Description of the task:
Filter the data below for the string "round" and copy each matching line.

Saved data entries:
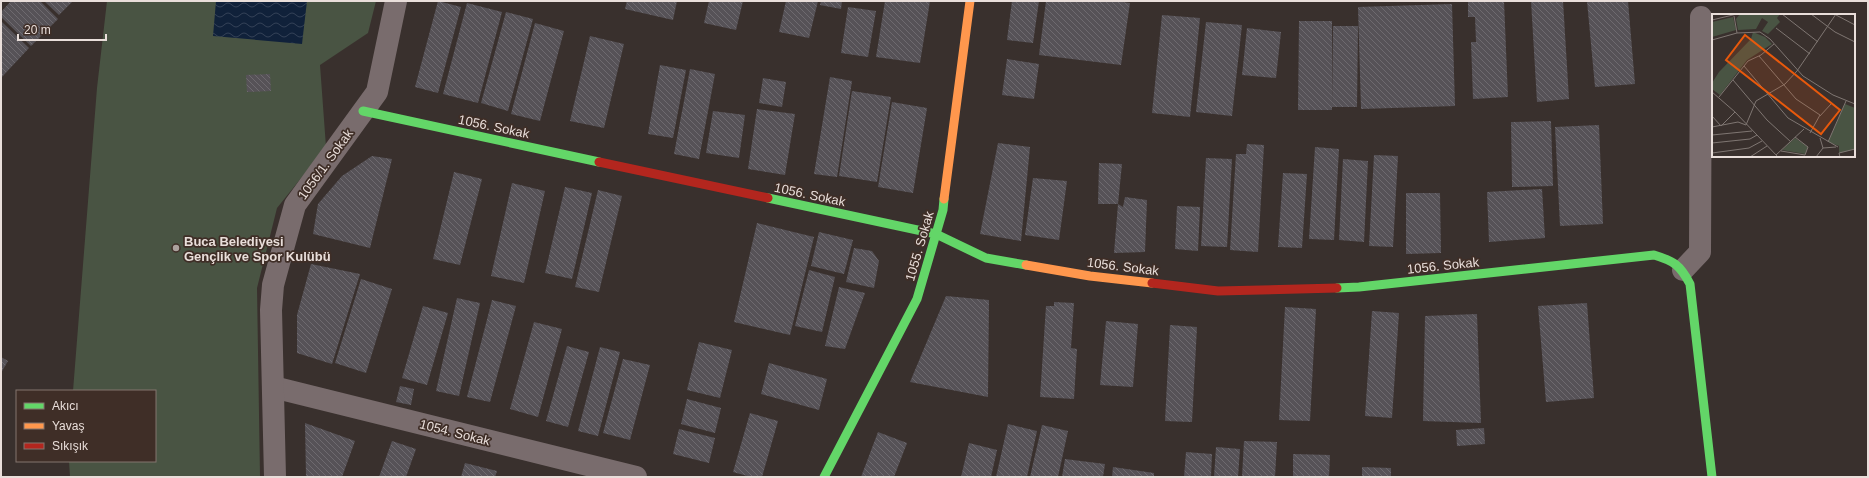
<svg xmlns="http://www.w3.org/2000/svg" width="1869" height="478" font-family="Arial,sans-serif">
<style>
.pitch{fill:#495443}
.water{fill:url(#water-waves)}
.building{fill:url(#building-back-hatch)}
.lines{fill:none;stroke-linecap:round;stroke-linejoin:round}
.street{stroke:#796c6d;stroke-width:22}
.fast{stroke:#63d668;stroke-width:9}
.slow{stroke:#ff974d;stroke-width:9}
.jam{stroke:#b3261e;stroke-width:9}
.poi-dot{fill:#aba19d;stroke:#3f2e27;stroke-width:1.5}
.labels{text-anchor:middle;stroke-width:3.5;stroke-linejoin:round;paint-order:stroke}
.street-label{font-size:13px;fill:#e9deda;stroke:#3f2e27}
.poi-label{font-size:13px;font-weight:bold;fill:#e9deda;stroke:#3f2e27;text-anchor:start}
.inset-road{fill:none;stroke:#7f7672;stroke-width:1}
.view{fill:#e8590c;fill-opacity:0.15;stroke:#e8590c;stroke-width:2}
.inset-edge{fill:none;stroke:#e9deda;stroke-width:2}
</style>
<defs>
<pattern id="water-waves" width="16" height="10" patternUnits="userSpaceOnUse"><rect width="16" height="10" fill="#10213a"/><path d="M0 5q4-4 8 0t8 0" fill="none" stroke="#334156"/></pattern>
<pattern id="building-back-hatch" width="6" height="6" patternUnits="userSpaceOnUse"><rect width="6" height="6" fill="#565257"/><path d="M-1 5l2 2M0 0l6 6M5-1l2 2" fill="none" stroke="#6e6a6f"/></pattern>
</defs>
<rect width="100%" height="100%" fill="#39302d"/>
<!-- pitch -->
<polygon class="pitch" points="107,1 376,1 368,33 320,65 326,147 277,208 257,288 260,477 70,477 69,461 155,461 155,391 73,391 97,88"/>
<!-- water -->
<polygon class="water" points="216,1 307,1 302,44 213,36"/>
<!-- building -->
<g class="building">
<polygon points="11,1 40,1 58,19 31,46 1,17 1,12"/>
<polygon points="44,1 73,1 59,15"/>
<polygon points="438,1 461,7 438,93 415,87"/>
<polygon points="627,1 677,1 673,20 625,9"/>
<polygon points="709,1 743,1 736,30 704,23"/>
<polygon points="786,1 818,1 809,38 779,32"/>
<polygon points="821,1 842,1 841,9 820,5"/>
<polygon points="885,1 930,1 920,63 876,57"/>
<polygon points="1012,1 1039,1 1033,43 1007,40"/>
<polygon points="1046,1 1115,1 1130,3 1121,65 1039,55"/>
<polygon points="1468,1 1504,1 1508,97 1473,99 1471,42 1476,42 1475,17 1468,17"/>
<polygon points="1531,1 1563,1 1569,99 1537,102"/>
<polygon points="1587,1 1628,1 1635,84 1595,87"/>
<polygon points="467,3 502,12 478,103 443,94"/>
<polygon points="1452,4 1455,106 1361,109 1358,7"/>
<polygon points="848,7 876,11 868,57 841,53"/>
<polygon points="506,12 533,19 508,111 481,103"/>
<polygon points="1162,15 1200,18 1190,117 1152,113"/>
<polygon points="1,21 29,48 1,78"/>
<polygon points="1299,21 1332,21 1332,110 1298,110"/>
<polygon points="1206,22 1242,25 1232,116 1196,112"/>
<polygon points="535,23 564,31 540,121 511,114"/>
<polygon points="1333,26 1358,26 1357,107 1332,107"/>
<polygon points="1247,28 1281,32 1276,78 1242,75"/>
<polygon points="590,36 624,44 604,128 570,121"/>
<polygon points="1007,59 1039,64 1034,99 1002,95"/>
<polygon points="660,65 686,70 673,138 648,134"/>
<polygon points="690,69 715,74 699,159 674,154"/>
<polygon points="270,74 271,91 247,92 246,75"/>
<polygon points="830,77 852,81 837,177 814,174"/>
<polygon points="763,78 786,82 782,107 759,103"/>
<polygon points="852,91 891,97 877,182 839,176"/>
<polygon points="892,102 927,108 913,193 878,187"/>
<polygon points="757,109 795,114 785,175 748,169"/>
<polygon points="713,111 745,115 739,158 706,153"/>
<polygon points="1551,121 1553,186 1512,187 1511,122"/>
<polygon points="1599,125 1603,224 1560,226 1555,127"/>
<polygon points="998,143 1030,147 1021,241 980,234"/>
<polygon points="1247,144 1264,145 1258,252 1230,250 1236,154 1246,154"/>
<polygon points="1315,147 1339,149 1334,240 1309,239"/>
<polygon points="1374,155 1398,156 1393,247 1369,246"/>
<polygon points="372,156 392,159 370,248 313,234 318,204 342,176"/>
<polygon points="1206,158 1232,159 1227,247 1201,246"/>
<polygon points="1343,159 1368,161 1364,242 1339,240"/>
<polygon points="1099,163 1122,164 1118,204 1123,207 1125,197 1147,200 1145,252 1114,253 1118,204 1098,204"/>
<polygon points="454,172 482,179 460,265 433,259"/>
<polygon points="1283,173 1307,174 1302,248 1278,247"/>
<polygon points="1033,178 1067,181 1059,240 1025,235"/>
<polygon points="512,183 545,191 524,283 491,276"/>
<polygon points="565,187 592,193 572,279 545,273"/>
<polygon points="1542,189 1545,238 1489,242 1487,192"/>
<polygon points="598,190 622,196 599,292 575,287"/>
<polygon points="1406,193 1440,193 1441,253 1406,254"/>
<polygon points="1177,206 1200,207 1198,251 1175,249"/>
<polygon points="757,223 814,237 790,335 734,322"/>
<polygon points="819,232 853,240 844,274 811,266"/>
<polygon points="854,248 872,251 879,261 874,288 846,282"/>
<polygon points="311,264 360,274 332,364 297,353 297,315"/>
<polygon points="809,270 835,277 822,332 795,326"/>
<polygon points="361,279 392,289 366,373 335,363"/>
<polygon points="839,287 865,293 845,349 825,346"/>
<polygon points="946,296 989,300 988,397 910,382"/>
<polygon points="457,298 480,303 459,396 436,391"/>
<polygon points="492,300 516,306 490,402 467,397"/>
<polygon points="1054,302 1074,303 1071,348 1077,349 1074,399 1040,397 1046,306 1054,306"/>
<polygon points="1587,303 1594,398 1546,402 1538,306"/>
<polygon points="423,306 448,313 427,385 402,378"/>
<polygon points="1285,307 1316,309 1310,421 1279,420"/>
<polygon points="1372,311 1399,313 1392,418 1365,416"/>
<polygon points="1477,314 1481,423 1423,421 1425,316"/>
<polygon points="1106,321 1138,324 1133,387 1100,385"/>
<polygon points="534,322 562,329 538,417 510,409"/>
<polygon points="1170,325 1197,327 1192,422 1165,421"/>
<polygon points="699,342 732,350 720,398 687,390"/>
<polygon points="567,346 589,352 568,427 546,421"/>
<polygon points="600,347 620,352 598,436 578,431"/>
<polygon points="1,357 8,361 1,373"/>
<polygon points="623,359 650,365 630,440 603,433"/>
<polygon points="769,363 827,379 819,410 761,394"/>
<polygon points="400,386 414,389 411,405 396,402"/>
<polygon points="687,399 721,408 715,433 681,424"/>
<polygon points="750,413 778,421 762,477 751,477 733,472"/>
<polygon points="305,423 355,441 342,477 306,477"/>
<polygon points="1008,424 1037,431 1027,477 996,477"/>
<polygon points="1042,425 1068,431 1058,477 1030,477"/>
<polygon points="1484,428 1485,444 1457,446 1456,430"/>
<polygon points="679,429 715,438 709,463 673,454"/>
<polygon points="878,432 907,443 894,477 861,477"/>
<polygon points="392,441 416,449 406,477 379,477"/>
<polygon points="1244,441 1277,442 1275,477 1242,477"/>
<polygon points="969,443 997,450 991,477 961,477"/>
<polygon points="1216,447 1240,449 1238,477 1214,477"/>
<polygon points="1186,452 1212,454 1211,477 1184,477"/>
<polygon points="1293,454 1330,455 1329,477 1293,477"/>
<polygon points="1065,459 1105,464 1103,477 1062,477"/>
<polygon points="465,463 497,471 495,477 461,477"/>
<polygon points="1113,467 1154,473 1154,477 1112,477"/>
<polygon points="1362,467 1391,468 1391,477 1362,477"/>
</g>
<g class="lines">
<!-- street -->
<g class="street">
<polyline points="1683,270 1700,252 1701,17"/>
<polyline points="273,387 636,477"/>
<polyline points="275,477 271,310 273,285 295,205 377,92 396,1"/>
</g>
<!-- fast -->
<g class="fast">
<polyline points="363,111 599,162"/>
<polyline points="768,198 936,234 986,258 1026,265"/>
<path d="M 1337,288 L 1359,287 L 1654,255 C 1674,261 1680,265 1690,284 L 1712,477"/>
<polyline points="824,477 917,299 943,210 944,199"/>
</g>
<!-- slow -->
<g class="slow">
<polyline points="944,199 970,1"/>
<polyline points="1026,265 1090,276 1152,283"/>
</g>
<!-- jam -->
<g class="jam">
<polyline points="599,162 768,198"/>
<polyline points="1152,283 1218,291 1337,288"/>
</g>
</g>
<!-- markers -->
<circle class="poi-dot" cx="176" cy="248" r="4"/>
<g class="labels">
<!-- street labels -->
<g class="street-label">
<text transform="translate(494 126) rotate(12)" y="5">1056. Sokak</text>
<text transform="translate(325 164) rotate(-54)" y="5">1056/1. Sokak</text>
<text transform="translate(810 194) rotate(12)" y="5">1056. Sokak</text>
<text transform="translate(919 246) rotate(-74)" y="5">1055. Sokak</text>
<text transform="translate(1443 265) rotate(-6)" y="5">1056. Sokak</text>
<text transform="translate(1123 266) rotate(7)" y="5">1056. Sokak</text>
<text transform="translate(455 432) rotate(14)" y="5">1054. Sokak</text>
</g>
<!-- poi labels -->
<g class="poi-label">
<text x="184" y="246">Buca Belediyesi<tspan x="184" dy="15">Gençlik ve Spor Kulübü</tspan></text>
</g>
</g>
<!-- overview -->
<g transform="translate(1712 14)">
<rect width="143" height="143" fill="#39302d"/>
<path d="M 28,0 L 68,0 L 65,4 L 68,8 L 56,20 L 50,17 L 56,8 L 50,4 L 44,15 L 26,16 L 24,5 ZM 21,3 L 24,16 L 0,23 L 0,8 ZM 133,90 L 143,94 L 143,135 L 127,139 L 127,132 L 116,128 Z" fill="#495443"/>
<path d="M 83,124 L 96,133 L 93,140 L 70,136 Z" fill="#495443"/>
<path d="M 41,18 L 53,23 L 60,30 L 35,46 L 8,81 L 0,75 L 0,69 L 7,58 L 39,25 Z" fill="#495443"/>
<path class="inset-road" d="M 70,0 L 106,28M 99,0 L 123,18 L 143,28M 124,1 L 143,11M 22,2 L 25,19M 0,6 L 25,0M 64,14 L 98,40M 0,26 L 25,19 L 48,18 L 58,25 L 91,62 L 121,81 L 143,90M 47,42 L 84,85 L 108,101 L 98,119M 32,52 L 76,104 L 126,133M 85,57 L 124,0M 21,66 L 55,106 L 79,128M 0,78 L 23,98 L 66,143M 7,83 L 36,47 L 49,41 L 62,30M 0,102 L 9,112M 108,102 L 119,90M 9,112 L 23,98M 0,113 L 26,108 L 34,111 L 44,87 L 73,70 L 85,57M 0,121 L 40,117M 116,128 L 134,87M 0,129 L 38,125 L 45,121M 111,134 L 124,133M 69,137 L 93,141 L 96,133 L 83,123M 0,139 L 37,134 L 50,127M 64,141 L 92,115M 38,143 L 55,132M 104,143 L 111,134 L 108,124M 128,143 L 127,139 L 143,135"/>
<path class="view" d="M 33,21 L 128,96 L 109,120 L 14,46 Z"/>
<rect width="143" height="143" class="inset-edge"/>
</g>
<!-- border -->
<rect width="1869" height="478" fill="none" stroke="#e9deda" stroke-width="4"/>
<!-- legend -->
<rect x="16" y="390" width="140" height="72" fill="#3f2e27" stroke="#83746f"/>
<rect x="24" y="403" width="20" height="6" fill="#63d668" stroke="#83746f"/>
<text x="52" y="410" font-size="12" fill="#e9deda">Akıcı</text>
<rect x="24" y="423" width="20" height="6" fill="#ff974d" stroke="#83746f"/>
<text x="52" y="430" font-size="12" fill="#e9deda">Yavaş</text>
<rect x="24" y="443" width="20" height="6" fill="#b3261e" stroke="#83746f"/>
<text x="52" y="450" font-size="12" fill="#e9deda">Sıkışık</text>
<!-- scale -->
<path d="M18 34v6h88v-6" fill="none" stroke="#e9deda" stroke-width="2"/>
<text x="24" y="34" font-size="12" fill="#e9deda" stroke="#3f2e27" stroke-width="3" paint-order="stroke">20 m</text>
</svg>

Solution for this problem:
.lines{fill:none;stroke-linecap:round;stroke-linejoin:round}
.labels{text-anchor:middle;stroke-width:3.5;stroke-linejoin:round;paint-order:stroke}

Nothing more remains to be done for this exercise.